Some content and themes commonly found in manga and anime could be cause for concern, depending on the age and maturity level of the reader or viewer.
“There’s sometimes material in Japanese young adult comics which American audiences might find objectionable,” says Jason Thompson, author of Manga: The Complete Guide.
For example, Japanese anime and manga display a more casual attitude toward cigarette smoking, violent themes, and nonsexual nudity. “When a character in a U.S. comic takes a bath, the water is opaque, while in a Japanese comic, the water is clear,” Brenner says. It’s incidental, not sexual, like a character taking a shower or accidentally walking in on someone changing clothes, she explains.
“The attitude toward death is also very different, with many characters lingering as ghosts after death, and a common manga trope is helping the restless ghost cross over and find peace,” Alverson says.
Navigating the Ratings
Like movies, video games, and other television shows, anime and manga are often labeled by a rating system to help parents navigate the variety and select the most appropriate shows and books.

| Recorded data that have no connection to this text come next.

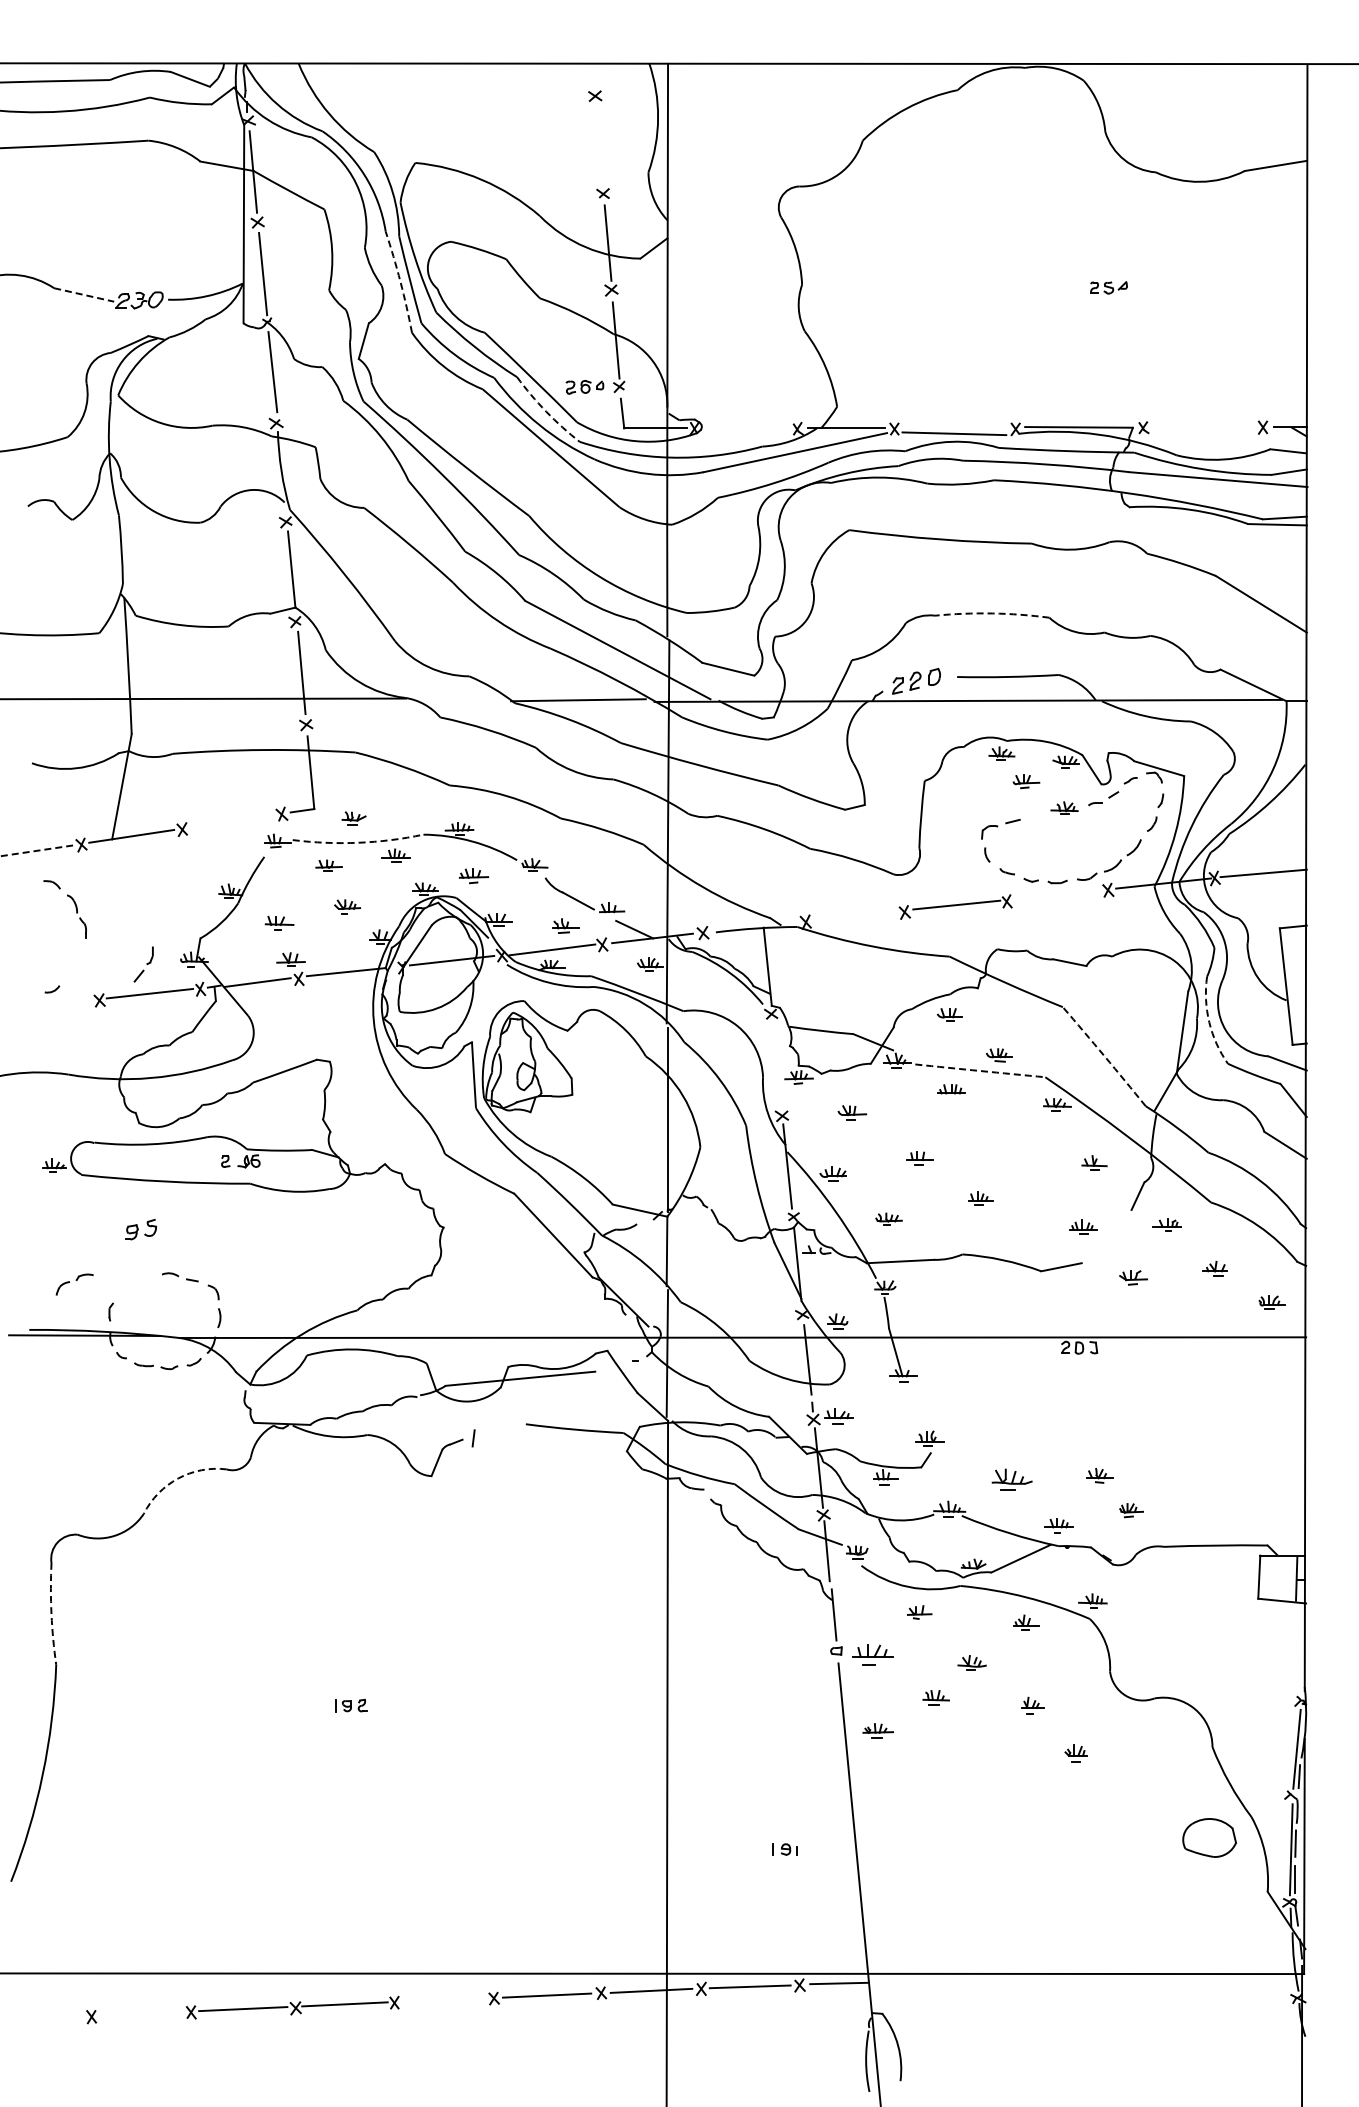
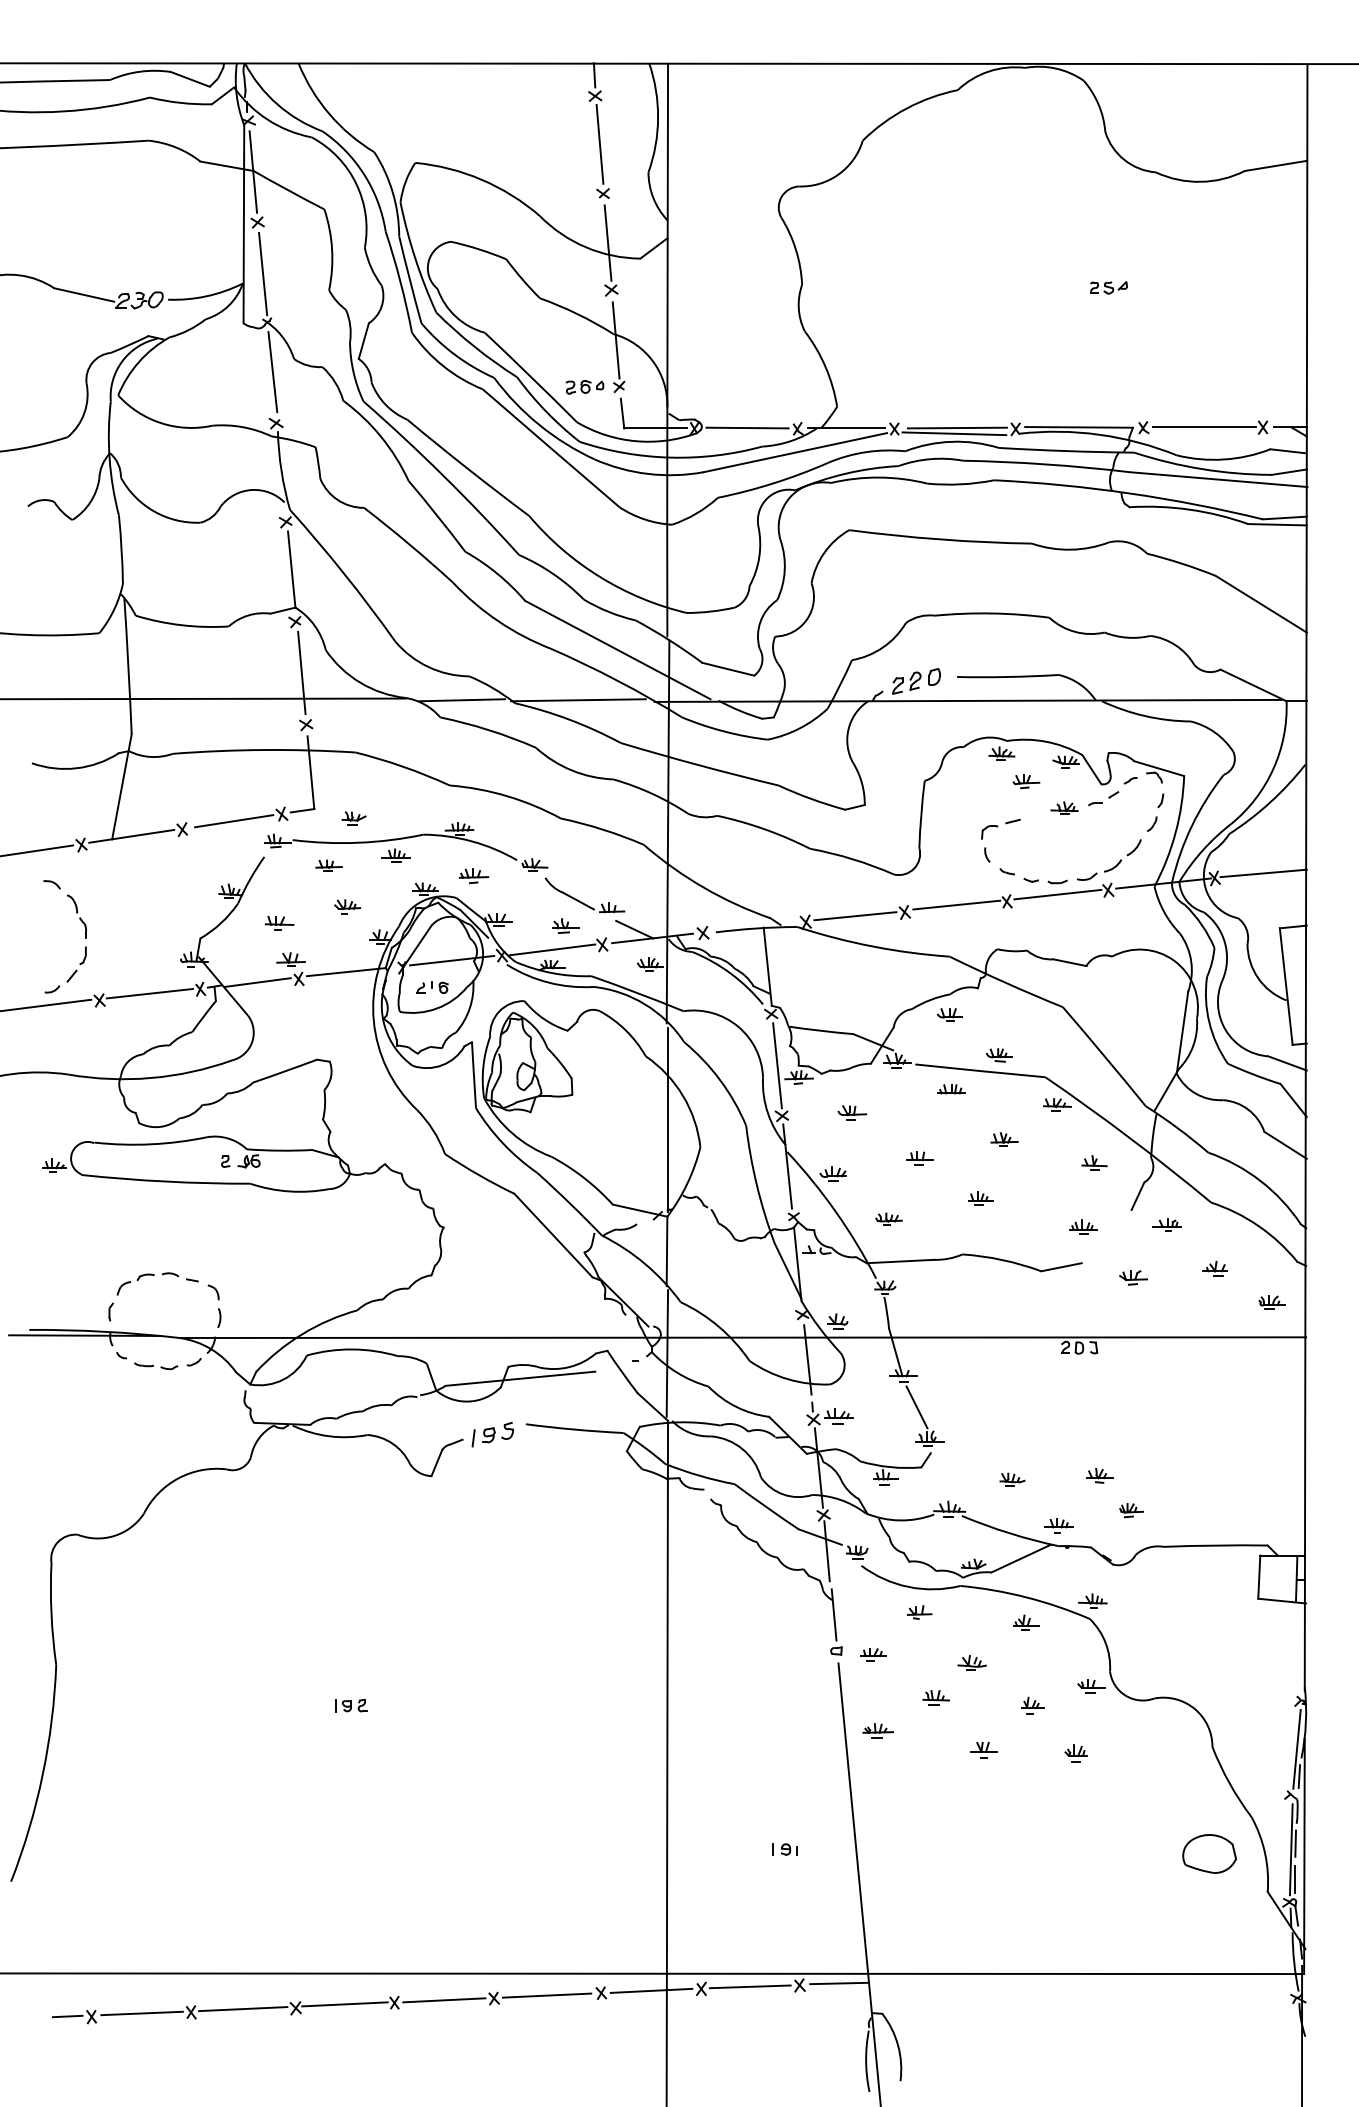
line at (594, 75): none -> present
line at (599, 143): none -> present
arc at (400, 281): dashed -> solid
line at (84, 294): dashed -> solid
arc at (546, 411): dashed -> solid
line at (747, 427): none -> present
line at (956, 427): none -> present
line at (1203, 427): none -> present
arc at (992, 613): dashed -> solid
line at (461, 700): none -> present
line at (234, 821): none -> present
arc at (358, 842): dashed -> solid
line at (36, 850): dashed -> solid
line at (1057, 894): none -> present
line at (855, 916): none -> present
part at (143, 964) position: (143, 964) -> (76, 964)
part at (432, 987): none -> present
line at (46, 1004): none -> present
arc at (1209, 1022): dashed -> solid
arc at (1104, 1056): dashed -> solid
line at (777, 1065): none -> present
arc at (980, 1071): dashed -> solid
part at (1004, 1139): none -> present
part at (140, 1229) position: (140, 1229) -> (497, 1432)
part at (74, 1284) position: (74, 1284) -> (135, 1284)
line at (916, 1407): none -> present
arc at (178, 1478): dashed -> solid
part at (1011, 1479) size: 42x23 px -> 27x15 px
arc at (51, 1614): dashed -> solid
part at (872, 1654) size: 42x22 px -> 27x14 px
part at (1091, 1686): none -> present
part at (983, 1749): none -> present
part at (1209, 1837) position: (1209, 1837) -> (1209, 1853)
line at (444, 2000): none -> present
line at (141, 2013): none -> present
line at (67, 2016): none -> present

Common Sense Media features reviews of television series and films, with a clear explanation of age appropriateness, to help parents decide which anime is best for their child and informs them about the themes kids might encounter. And as with any television show, parents should note the on-screen rating that appears throughout the show. Daytime and evening programming on channels geared toward children is generally appropriate for ages 13 and younger, but after 9pm content can be considerably more mature.
Most manga publishers in North America use a ratings system similar to the Motion Picture Association of America, explains Kate Dacey, a contributor to Good Comics for Kids blog.
'All Ages’ corresponds to a ‘G’ rating, for example, and is appropriate for readers as young as 6, while ‘Youth’ is equivalent to a ‘PG’ rating, and is appropriate for readers 10 and older, Dacey says. ‘Teen,’ ‘Older Teen,’ and ‘Mature’ ratings indicate the presence of strong language, sexual themes (implied or explicit), and graphic violence. Ratings tend to be conservative, but label qualifiers like “violence” and “strong language” will help you decide what is appropriate for your child.
Rating labels are typically found on the back cover of each issue, and librarians and comic book store staff should be able to offer some guidance on specific books.
Nothing, however, beats looking through the pages yourself to become familiar with the style and make sure you’re comfortable with the content, Alverson suggests. “It’s not uncommon for manga to get more intense as the series goes on,” she warns. And as a general rule, steer clear of shrink-wrapped manga: It’s probably for readers 18 or older.